Search code examples
c++signed

C++ unsigned characters not working as intended


I've always dealt with unsigned numbers but for some weird reason they're not working in this code.

Here is the function I have

string compare (unsigned char H[4])
{
unsigned int sum = H[3] + H[2] * 0x100 + H[1] * 0x100 * 0x100 + H[0] * 0x100 * 0x100 * 0x100;
switch(sum)
    {
    case 0x414b4220: return "akb"; break;
    case 0x89425446: return "png"; break;
    case 0xefbbbf3c: return "plist"; break;
    case 0x4c574600:
    case 0x5df90000: return "lwf"; break;
    case 0x4a4d5000:
    case 0x424d4900:
    case 0x434c5300:
    case 0x43485000:
    case 0x53544700:
    case 0x4d415000: return "bin"; break;
    default: return "";
    }

}

The function is being called this way:

unsigned char C[4];
fin2>>C[0]>>C[1]>>C[2]>>C[3];
string ext = compare(C);

The output I'm getting for the value of sum is always 0x89425446, however the value return is always "". So where am I going wrong?

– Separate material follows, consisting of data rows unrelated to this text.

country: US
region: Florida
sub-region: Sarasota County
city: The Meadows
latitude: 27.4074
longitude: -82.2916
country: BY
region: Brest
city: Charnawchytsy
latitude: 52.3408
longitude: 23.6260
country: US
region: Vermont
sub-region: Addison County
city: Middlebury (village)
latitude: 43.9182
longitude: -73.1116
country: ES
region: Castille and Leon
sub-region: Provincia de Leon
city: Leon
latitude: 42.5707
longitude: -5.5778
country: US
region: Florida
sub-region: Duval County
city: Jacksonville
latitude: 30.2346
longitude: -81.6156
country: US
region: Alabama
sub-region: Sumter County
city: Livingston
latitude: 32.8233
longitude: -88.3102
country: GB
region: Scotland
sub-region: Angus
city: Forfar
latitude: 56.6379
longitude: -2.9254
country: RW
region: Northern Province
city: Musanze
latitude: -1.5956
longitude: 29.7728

Note: Sometimes the output I get is 0x80000000


Solution

  • I have figured out the problem, I hope:

    H[0] * 0x100 * 0x100 * 0x100
    

    (Let us assume 32-bit integers)

    According to this answer, 0x100 is actually a signed constant. Furthermore, according to implicit integer promotion rules:

    unsigned char or unsigned short can be converted to int if it can hold its entire value range, and unsigned int otherwise;

    Thus, the H[0] will be converted to a signed int, so the whole expression is signed, so an H[0] of 0x89 will result in an attempt to get a value of (signed int) (0x89000000), or in other words you will have an integer overflow, undefined behaviour, which in your case gives you an unexpectedly negative value.

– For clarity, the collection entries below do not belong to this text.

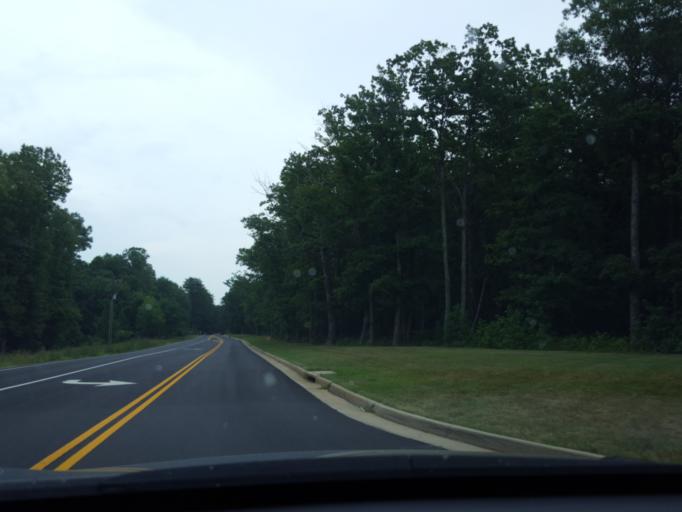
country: US
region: Virginia
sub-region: Spotsylvania County
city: Spotsylvania
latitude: 38.2814
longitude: -77.7360
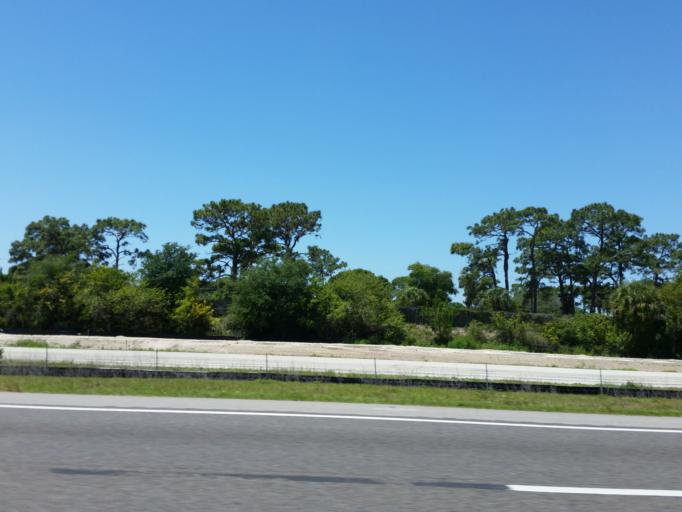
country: US
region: Florida
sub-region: Sarasota County
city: Nokomis
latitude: 27.1464
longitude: -82.4172
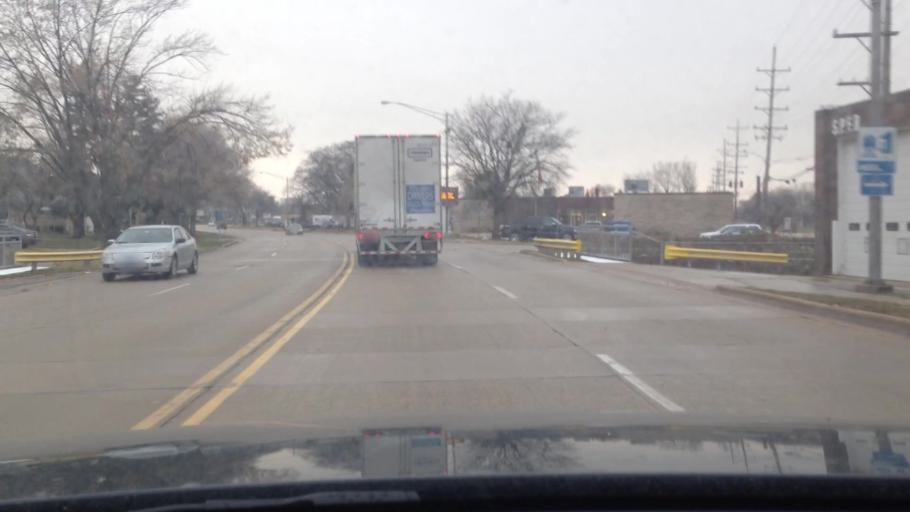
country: US
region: Illinois
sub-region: Cook County
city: Schiller Park
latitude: 41.9600
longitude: -87.8712
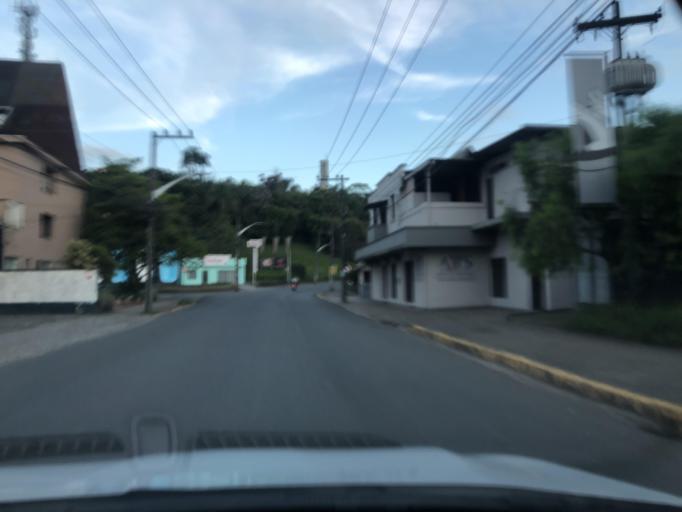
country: BR
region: Santa Catarina
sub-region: Joinville
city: Joinville
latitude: -26.2968
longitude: -48.8629
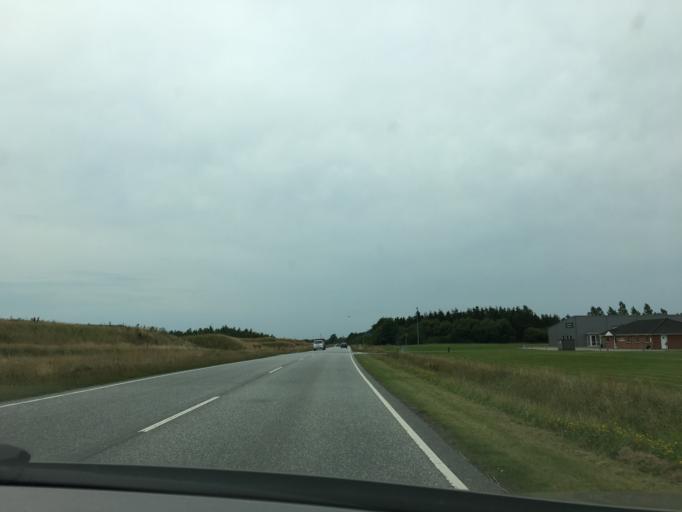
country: DK
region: Central Jutland
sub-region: Ringkobing-Skjern Kommune
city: Ringkobing
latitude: 56.0938
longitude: 8.2774
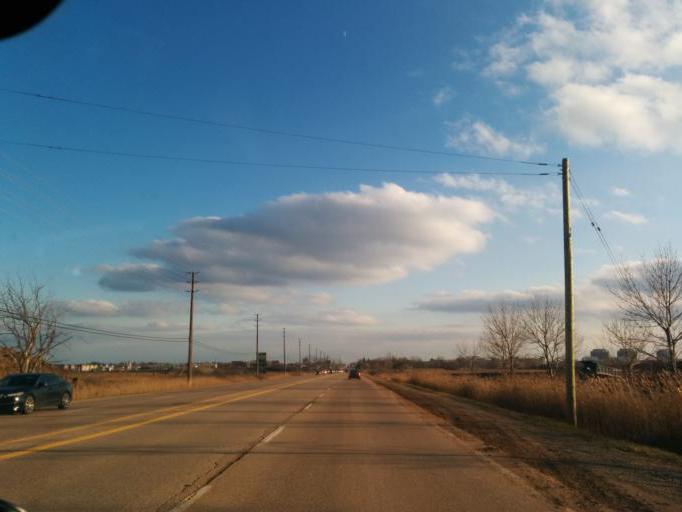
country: CA
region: Ontario
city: Oakville
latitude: 43.4937
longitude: -79.7274
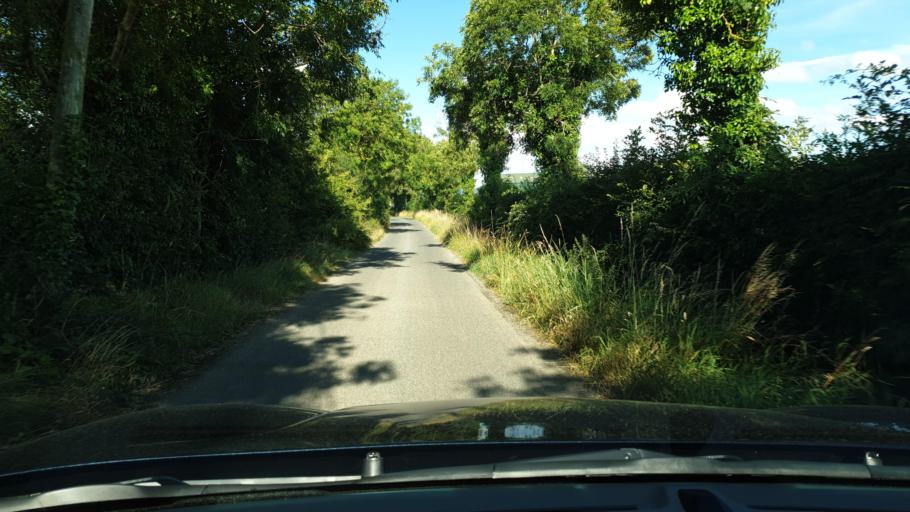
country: IE
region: Leinster
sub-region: An Mhi
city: Ashbourne
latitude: 53.5241
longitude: -6.3827
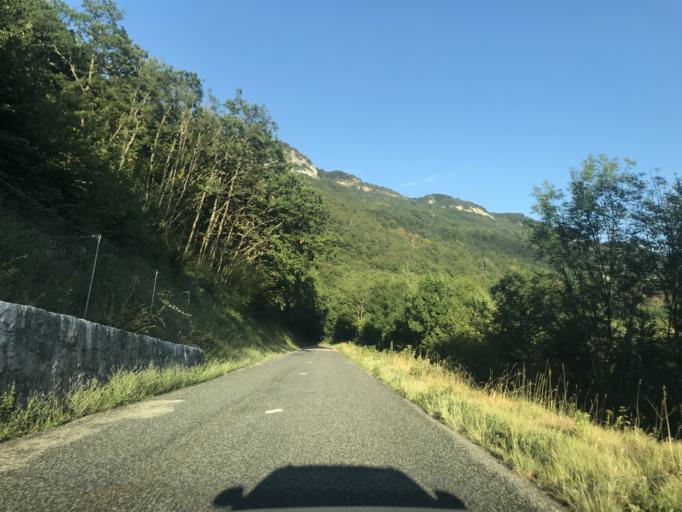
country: FR
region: Rhone-Alpes
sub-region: Departement de la Savoie
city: Brison-Saint-Innocent
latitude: 45.7150
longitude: 5.8239
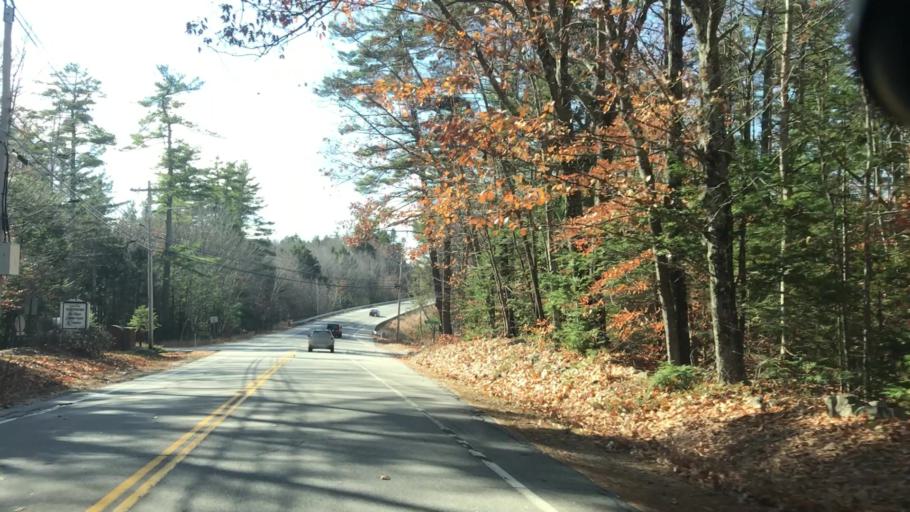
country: US
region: New Hampshire
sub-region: Carroll County
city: Wolfeboro
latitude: 43.5538
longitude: -71.1856
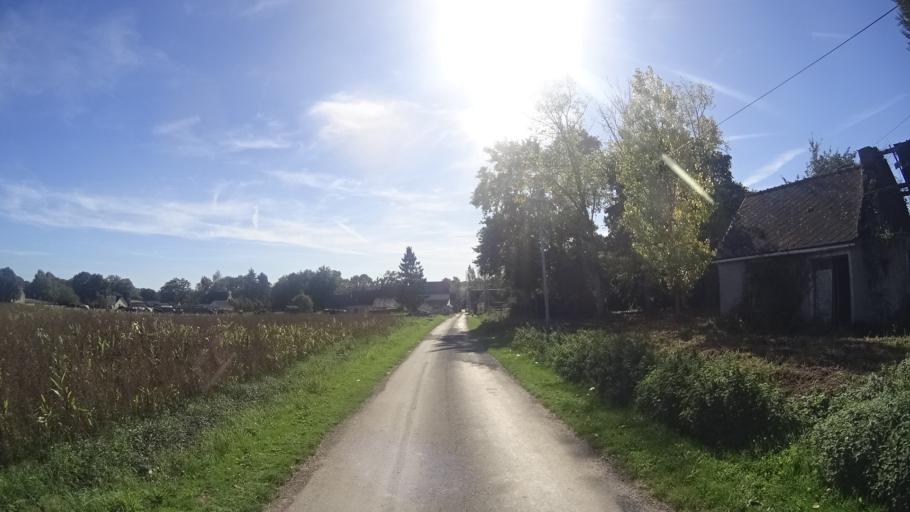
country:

    As I mentioned in my comments, the canonical way of converting four unsigned bytes to an unsigned integer is:

    unsigned int sum = (unsigned int) H[3]
                    | ((unsigned int) H[2] << 8)
                    | ((unsigned int) H[1] << 16)
                    | ((unsigned int) H[0] << 24);
    

    This explicitly promotes H[] to unsigned int, and using a << shift avoids problems of unexpected sign conversions.

    PS: Please do not be rude to fellow users - I almost deleted this answer when I saw your comment.